■ The problem
Reproduce the lines below word for word, everything from the first one down to and including the line that contains "latitude: 38.9646".

----- Stored records -----

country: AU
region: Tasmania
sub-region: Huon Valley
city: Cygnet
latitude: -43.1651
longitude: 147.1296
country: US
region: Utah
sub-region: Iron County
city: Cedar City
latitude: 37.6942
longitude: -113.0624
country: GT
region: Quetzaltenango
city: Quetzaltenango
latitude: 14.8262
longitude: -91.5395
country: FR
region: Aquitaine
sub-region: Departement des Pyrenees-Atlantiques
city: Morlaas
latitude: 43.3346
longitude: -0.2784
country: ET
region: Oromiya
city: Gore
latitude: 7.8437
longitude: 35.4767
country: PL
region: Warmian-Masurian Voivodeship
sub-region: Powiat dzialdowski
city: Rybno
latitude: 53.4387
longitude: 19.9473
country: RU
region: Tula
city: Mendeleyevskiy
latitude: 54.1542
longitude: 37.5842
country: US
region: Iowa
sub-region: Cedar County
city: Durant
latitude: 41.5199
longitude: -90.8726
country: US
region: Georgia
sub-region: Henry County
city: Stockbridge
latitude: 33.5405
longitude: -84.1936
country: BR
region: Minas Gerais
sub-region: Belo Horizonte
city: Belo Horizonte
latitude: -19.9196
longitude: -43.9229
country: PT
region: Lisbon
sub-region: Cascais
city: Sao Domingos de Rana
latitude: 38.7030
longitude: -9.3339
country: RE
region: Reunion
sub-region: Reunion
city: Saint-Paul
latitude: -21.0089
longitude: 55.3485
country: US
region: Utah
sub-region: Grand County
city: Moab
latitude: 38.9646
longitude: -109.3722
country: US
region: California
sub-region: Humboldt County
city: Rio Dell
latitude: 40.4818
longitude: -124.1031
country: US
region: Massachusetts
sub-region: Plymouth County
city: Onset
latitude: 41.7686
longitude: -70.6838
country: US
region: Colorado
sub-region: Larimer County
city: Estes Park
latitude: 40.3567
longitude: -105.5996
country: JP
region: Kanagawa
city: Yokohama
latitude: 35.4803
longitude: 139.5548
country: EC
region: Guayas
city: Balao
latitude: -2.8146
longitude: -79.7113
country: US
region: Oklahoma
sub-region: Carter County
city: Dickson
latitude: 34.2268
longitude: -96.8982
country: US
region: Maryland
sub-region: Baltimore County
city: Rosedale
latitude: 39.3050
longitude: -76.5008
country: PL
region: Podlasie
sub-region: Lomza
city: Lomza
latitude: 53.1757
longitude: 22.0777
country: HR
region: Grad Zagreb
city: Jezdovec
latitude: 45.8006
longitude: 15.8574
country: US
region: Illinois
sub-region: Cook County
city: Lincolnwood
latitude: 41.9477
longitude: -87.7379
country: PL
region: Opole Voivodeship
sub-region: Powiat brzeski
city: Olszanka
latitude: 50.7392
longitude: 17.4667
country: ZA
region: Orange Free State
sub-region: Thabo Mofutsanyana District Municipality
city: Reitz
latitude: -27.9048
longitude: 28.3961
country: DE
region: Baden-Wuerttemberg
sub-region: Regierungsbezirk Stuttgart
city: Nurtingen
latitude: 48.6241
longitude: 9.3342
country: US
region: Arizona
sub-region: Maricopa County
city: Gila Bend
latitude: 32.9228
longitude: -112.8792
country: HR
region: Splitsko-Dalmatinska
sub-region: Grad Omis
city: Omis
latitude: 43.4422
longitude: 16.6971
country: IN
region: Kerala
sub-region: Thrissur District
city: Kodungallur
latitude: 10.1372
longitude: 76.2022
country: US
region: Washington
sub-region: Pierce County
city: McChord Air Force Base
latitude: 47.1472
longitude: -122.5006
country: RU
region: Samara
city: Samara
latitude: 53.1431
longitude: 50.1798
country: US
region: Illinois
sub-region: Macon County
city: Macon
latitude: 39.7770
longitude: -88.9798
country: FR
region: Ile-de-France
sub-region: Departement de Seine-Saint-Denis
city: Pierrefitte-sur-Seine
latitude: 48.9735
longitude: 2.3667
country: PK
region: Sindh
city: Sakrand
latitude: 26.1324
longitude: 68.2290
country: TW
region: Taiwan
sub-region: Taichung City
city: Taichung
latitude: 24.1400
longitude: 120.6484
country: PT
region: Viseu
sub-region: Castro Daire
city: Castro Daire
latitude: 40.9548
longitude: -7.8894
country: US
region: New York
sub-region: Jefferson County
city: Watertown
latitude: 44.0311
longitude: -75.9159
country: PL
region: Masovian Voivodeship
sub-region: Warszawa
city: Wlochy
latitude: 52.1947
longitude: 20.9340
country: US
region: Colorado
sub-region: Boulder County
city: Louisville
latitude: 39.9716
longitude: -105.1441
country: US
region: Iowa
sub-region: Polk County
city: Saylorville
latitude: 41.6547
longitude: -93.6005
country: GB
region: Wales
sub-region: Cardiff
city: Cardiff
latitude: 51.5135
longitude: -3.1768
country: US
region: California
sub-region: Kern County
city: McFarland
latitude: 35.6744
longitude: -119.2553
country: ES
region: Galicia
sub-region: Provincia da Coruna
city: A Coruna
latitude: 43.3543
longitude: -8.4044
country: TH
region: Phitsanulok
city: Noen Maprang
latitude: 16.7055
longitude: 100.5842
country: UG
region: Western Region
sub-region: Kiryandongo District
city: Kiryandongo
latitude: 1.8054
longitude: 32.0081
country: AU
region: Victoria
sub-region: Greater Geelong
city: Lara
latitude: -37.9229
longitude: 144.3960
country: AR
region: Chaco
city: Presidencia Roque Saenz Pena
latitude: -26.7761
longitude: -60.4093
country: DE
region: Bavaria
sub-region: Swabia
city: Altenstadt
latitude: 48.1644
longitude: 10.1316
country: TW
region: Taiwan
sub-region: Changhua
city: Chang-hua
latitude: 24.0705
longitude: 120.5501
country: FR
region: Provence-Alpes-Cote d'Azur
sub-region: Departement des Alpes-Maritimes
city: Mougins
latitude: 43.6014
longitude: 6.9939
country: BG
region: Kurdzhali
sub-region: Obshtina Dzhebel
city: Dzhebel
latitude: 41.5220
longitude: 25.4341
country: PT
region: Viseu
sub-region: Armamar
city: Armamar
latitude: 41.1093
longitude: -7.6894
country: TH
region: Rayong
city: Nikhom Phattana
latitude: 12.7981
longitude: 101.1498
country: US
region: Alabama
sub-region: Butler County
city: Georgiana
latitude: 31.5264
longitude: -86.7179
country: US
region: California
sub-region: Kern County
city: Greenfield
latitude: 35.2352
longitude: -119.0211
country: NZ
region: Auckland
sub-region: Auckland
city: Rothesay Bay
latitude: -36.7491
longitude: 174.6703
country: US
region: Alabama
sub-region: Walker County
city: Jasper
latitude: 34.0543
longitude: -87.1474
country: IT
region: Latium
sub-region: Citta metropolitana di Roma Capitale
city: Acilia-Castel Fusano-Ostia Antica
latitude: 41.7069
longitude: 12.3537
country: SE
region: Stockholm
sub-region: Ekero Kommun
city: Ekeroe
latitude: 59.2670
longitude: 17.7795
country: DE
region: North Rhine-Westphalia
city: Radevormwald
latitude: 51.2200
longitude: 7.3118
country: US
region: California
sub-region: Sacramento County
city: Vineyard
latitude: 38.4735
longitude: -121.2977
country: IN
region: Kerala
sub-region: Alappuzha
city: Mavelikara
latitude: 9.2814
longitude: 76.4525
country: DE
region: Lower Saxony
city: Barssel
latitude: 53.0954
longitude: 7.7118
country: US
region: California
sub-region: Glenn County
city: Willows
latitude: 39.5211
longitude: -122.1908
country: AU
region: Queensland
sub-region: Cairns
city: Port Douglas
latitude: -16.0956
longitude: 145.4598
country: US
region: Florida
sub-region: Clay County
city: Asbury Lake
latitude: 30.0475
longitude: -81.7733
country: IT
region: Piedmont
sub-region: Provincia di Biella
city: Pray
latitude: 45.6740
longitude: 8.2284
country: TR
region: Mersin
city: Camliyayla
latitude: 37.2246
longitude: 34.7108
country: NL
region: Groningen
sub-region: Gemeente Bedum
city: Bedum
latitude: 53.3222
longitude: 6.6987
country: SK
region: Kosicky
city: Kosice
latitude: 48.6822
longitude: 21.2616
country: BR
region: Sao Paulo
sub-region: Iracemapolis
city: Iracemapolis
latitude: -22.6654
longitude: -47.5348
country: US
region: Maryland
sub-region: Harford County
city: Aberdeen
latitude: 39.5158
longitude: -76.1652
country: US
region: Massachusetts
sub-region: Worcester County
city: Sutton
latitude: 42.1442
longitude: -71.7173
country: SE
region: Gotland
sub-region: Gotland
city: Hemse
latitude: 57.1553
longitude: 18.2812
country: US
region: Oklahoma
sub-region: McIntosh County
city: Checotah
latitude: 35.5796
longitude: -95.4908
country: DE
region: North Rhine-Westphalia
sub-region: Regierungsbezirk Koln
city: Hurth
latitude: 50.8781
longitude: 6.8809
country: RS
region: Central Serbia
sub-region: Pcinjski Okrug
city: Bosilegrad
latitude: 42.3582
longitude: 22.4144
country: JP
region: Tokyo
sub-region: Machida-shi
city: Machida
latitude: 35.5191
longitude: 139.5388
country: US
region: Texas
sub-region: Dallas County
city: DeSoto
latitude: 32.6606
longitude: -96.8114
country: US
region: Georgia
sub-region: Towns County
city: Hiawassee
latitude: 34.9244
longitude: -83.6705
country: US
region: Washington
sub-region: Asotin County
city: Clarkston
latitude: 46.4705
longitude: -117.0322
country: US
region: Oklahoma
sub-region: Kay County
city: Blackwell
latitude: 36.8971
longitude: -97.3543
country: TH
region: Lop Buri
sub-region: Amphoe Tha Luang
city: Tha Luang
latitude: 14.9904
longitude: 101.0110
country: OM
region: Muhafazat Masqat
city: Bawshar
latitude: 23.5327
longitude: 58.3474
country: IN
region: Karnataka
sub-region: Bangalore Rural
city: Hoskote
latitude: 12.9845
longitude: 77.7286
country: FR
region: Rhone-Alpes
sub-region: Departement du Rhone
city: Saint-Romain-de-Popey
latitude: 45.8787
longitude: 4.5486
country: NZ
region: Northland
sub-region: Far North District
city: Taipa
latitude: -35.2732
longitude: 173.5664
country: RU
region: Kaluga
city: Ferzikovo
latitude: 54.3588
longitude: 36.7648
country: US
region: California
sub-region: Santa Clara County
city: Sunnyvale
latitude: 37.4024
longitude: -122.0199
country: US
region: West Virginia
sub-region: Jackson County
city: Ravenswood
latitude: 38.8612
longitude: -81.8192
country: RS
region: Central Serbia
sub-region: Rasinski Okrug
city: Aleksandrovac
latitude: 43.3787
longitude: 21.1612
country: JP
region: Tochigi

-----

■ Response for this exercise
country: AU
region: Tasmania
sub-region: Huon Valley
city: Cygnet
latitude: -43.1651
longitude: 147.1296
country: US
region: Utah
sub-region: Iron County
city: Cedar City
latitude: 37.6942
longitude: -113.0624
country: GT
region: Quetzaltenango
city: Quetzaltenango
latitude: 14.8262
longitude: -91.5395
country: FR
region: Aquitaine
sub-region: Departement des Pyrenees-Atlantiques
city: Morlaas
latitude: 43.3346
longitude: -0.2784
country: ET
region: Oromiya
city: Gore
latitude: 7.8437
longitude: 35.4767
country: PL
region: Warmian-Masurian Voivodeship
sub-region: Powiat dzialdowski
city: Rybno
latitude: 53.4387
longitude: 19.9473
country: RU
region: Tula
city: Mendeleyevskiy
latitude: 54.1542
longitude: 37.5842
country: US
region: Iowa
sub-region: Cedar County
city: Durant
latitude: 41.5199
longitude: -90.8726
country: US
region: Georgia
sub-region: Henry County
city: Stockbridge
latitude: 33.5405
longitude: -84.1936
country: BR
region: Minas Gerais
sub-region: Belo Horizonte
city: Belo Horizonte
latitude: -19.9196
longitude: -43.9229
country: PT
region: Lisbon
sub-region: Cascais
city: Sao Domingos de Rana
latitude: 38.7030
longitude: -9.3339
country: RE
region: Reunion
sub-region: Reunion
city: Saint-Paul
latitude: -21.0089
longitude: 55.3485
country: US
region: Utah
sub-region: Grand County
city: Moab
latitude: 38.9646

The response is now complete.